#### SÉRIE D'EXERCICES
A. Répondez à ces questions sur le texte consacré à l'éméritat :
(i) De quelle année date le décret qui instaure l'éméritat ?
(ii) Qui délivre le titre d'émérite ?
(iii) En quel mois a lieu la principale vague d'attributions ?
B. Recopiez le texte sur l'éméritat, tout ce qui va de « Le statut d'émérite permet à » jusqu'à « passage de relais. », en remplaçant « séminaires » par « colloques ».

#### TEXTE FOURNI

──────────

A part dans le monde professionnel, le statut d'émérite permet aux enseignants-chercheurs de poursuivre une partie de leurs activités. Les contours de cette fonction, bénévole et pour partie honorifique, ont récemment été redéfinis par la loi. Explications et témoignages.

Pourquoi ?

Le statut d'émérite permet à l'enseignant-chercheur retraité de poursuivre, sous certaines conditions, une partie de ses activités. De fait, celles concernées couvrent davantage le champ de la recherche que celui de l'enseignement : direction de séminaires, participation à des jury de thèse ou d'habilitation à diriger des recherches, mener à terme des directions de thèses (entamées avant le départ à la retraite, moyennant nomination d’un co-directeur). Avantage pour les chercheurs : ne pas stopper d'un coup leurs travaux, et instaurer ainsi une continuité dans le passage de relais.

Non-cumulable avec une fonction élective, comme la direction d'un laboratoire, l'éméritat est donc essentiellement honorifique, puisqu'il est exercé à titre gracieux. L'émérite conserve l'accès à un bureau et aux machines éventuelles (ordinateurs, plateformes, paillasses pour les recherches appliquées), ainsi qu'aux ressources (ouvrages, articles en ligne, etc.).

Quel encadrement ?

L'éméritat est instauré par un décret de 1984. La fonction est bénévole ; toutefois les frais de déplacements sont couverts, soit par l'université d'origine, soit par l'université d'accueil.

Cela ne coûte pas cher à l'université, et je le considère comme un juste retour pour tout ce que l'on a donné, souligne Pascal Hintermeyer, émérite dans le domaine de la sociologie. Ce statut permet aussi de continuer à faire bénéficier de notre expérience et de notre réseau à notre établissement. Françoise Colobert, chimiste émérite, apprécie de son côté que le statut offre un départ échelonné : c'est important dans un métier passion tel que le nôtre (lire les témoignages en encadré).

Quelle procédure ?

En début d'année civile, la Direction de la recherche et de la valorisation (Direv) demande aux directions de laboratoire et aux facultés de recenser leurs émérites. C'est sur cette base que sont constitués les dossiers de renouvellement et les nouvelles demandes. Le titre est délivré par le président de l'université, sur avis de la Commission de la recherche restreinte, après sollicitation des conseils d'unités et de composantes, détaille Philippe Ruhlmann, en charge de la gestion du statut au sein de la Direv. Il est possible de déposer un dossier tout au long de l'année, même si la principale vague d'attributions a lieu en ce moment même, en juillet. Comme il y a cette première phase de sélection, très peu de demandes sont refusées.

La principale vague d'attributions a lieu en ce moment même, en juillet

Quelles sont les conditions à remplir pour devenir émérite ? Le dossier à remplir exige notamment un programme d'activité de recherche et une liste des publications récentes : le rayonnement scientifique est un critère-clé pour l'attribution du statut. Une « convention de collaborateur bénévole » est également signée par chaque émérite.

──────────

#### DONNÉES PRÉSENTÉES

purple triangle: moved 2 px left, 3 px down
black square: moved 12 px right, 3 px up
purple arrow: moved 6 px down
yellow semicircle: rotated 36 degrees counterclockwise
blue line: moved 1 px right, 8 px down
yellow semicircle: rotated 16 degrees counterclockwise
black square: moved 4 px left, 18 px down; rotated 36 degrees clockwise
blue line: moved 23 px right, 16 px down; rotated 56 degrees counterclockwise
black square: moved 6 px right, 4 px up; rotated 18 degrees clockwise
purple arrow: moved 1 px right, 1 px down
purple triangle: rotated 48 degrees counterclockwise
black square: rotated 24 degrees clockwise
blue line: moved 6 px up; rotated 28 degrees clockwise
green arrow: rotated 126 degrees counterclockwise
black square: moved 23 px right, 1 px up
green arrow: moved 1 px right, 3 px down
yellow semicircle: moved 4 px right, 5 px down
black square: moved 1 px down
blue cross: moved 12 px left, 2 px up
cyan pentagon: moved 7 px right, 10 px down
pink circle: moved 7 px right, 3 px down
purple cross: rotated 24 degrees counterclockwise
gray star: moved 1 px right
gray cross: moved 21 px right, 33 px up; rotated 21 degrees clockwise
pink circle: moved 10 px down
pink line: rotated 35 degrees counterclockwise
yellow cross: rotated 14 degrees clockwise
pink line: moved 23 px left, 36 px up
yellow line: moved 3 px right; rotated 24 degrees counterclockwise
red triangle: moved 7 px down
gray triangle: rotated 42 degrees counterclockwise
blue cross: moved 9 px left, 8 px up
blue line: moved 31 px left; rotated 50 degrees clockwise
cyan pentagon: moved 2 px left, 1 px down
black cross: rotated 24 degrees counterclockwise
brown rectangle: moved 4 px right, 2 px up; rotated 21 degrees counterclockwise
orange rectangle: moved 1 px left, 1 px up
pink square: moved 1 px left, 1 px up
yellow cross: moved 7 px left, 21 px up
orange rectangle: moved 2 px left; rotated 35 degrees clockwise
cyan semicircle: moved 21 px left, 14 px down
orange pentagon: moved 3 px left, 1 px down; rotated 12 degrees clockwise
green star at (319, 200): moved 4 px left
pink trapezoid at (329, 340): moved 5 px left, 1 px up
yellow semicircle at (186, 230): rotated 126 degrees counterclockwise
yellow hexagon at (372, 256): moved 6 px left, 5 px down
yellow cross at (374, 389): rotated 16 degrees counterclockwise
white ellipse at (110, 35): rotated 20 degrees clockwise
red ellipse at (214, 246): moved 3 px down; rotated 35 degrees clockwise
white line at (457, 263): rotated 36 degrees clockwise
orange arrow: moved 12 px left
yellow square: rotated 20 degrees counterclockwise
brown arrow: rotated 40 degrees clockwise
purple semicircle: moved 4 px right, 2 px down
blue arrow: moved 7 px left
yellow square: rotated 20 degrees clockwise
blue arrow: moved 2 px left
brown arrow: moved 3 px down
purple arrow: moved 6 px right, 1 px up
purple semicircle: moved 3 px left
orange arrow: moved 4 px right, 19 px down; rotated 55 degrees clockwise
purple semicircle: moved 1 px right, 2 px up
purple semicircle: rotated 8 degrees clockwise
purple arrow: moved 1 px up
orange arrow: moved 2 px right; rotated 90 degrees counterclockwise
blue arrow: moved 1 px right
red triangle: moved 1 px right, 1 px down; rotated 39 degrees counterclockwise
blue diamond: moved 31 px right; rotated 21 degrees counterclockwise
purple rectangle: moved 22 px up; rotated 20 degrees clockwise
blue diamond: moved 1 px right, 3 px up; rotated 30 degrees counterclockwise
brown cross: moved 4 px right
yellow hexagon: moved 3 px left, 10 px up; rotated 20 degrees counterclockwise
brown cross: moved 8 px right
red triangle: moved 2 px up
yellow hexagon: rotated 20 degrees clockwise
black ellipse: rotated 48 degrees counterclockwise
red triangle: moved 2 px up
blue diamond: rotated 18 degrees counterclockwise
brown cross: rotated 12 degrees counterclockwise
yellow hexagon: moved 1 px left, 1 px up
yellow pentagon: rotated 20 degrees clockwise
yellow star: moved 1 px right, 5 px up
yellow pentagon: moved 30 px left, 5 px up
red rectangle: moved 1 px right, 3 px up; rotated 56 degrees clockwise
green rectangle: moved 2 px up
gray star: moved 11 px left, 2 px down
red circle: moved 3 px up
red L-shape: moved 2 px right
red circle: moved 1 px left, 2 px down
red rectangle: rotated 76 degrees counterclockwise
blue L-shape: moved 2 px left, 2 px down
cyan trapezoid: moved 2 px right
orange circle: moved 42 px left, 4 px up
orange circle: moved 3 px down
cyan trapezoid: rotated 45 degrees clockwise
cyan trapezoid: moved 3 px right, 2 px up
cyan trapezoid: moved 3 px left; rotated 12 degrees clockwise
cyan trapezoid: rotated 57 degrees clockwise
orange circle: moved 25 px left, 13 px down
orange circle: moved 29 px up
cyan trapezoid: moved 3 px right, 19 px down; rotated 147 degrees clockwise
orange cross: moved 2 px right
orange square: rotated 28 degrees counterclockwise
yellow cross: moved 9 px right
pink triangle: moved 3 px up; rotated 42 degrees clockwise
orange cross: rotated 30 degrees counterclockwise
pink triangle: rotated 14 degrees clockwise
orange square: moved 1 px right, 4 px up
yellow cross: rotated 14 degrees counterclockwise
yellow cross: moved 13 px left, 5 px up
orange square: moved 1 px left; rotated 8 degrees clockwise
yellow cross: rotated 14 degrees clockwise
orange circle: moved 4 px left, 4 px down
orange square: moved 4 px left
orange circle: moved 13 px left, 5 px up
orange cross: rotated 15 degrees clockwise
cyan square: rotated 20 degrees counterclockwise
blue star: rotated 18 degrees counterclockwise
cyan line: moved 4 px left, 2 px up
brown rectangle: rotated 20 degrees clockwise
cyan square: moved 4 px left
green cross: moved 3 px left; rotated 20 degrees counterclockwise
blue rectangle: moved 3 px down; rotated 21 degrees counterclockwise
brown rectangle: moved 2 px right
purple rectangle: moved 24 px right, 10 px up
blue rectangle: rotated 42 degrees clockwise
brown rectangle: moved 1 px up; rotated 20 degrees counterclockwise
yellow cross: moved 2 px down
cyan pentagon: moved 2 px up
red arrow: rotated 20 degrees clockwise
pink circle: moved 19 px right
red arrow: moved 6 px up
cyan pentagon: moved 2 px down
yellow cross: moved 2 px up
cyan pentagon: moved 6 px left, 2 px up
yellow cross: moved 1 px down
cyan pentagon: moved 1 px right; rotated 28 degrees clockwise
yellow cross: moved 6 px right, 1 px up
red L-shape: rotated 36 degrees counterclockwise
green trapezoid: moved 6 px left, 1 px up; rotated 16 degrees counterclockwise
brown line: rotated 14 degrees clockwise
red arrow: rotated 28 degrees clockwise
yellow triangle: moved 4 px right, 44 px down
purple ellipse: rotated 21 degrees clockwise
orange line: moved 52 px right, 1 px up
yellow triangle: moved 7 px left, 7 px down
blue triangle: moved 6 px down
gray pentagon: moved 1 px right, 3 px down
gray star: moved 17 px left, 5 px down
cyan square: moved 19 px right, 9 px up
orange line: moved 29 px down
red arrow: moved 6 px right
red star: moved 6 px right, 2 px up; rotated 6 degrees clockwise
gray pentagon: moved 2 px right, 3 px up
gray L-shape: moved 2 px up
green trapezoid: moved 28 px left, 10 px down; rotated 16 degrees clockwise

──────────

#### CORRIGÉ
A.
(i) 1984
(ii) Le président de l'université
(iii) En juillet

B.
Le statut d'émérite permet à l'enseignant-chercheur retraité de poursuivre, sous certaines conditions, une partie de ses activités. De fait, celles concernées couvrent davantage le champ de la recherche que celui de l'enseignement : direction de colloques, participation à des jury de thèse ou d'habilitation à diriger des recherches, mener à terme des directions de thèses (entamées avant le départ à la retraite, moyennant nomination d’un co-directeur). Avantage pour les chercheurs : ne pas stopper d'un coup leurs travaux, et instaurer ainsi une continuité dans le passage de relais.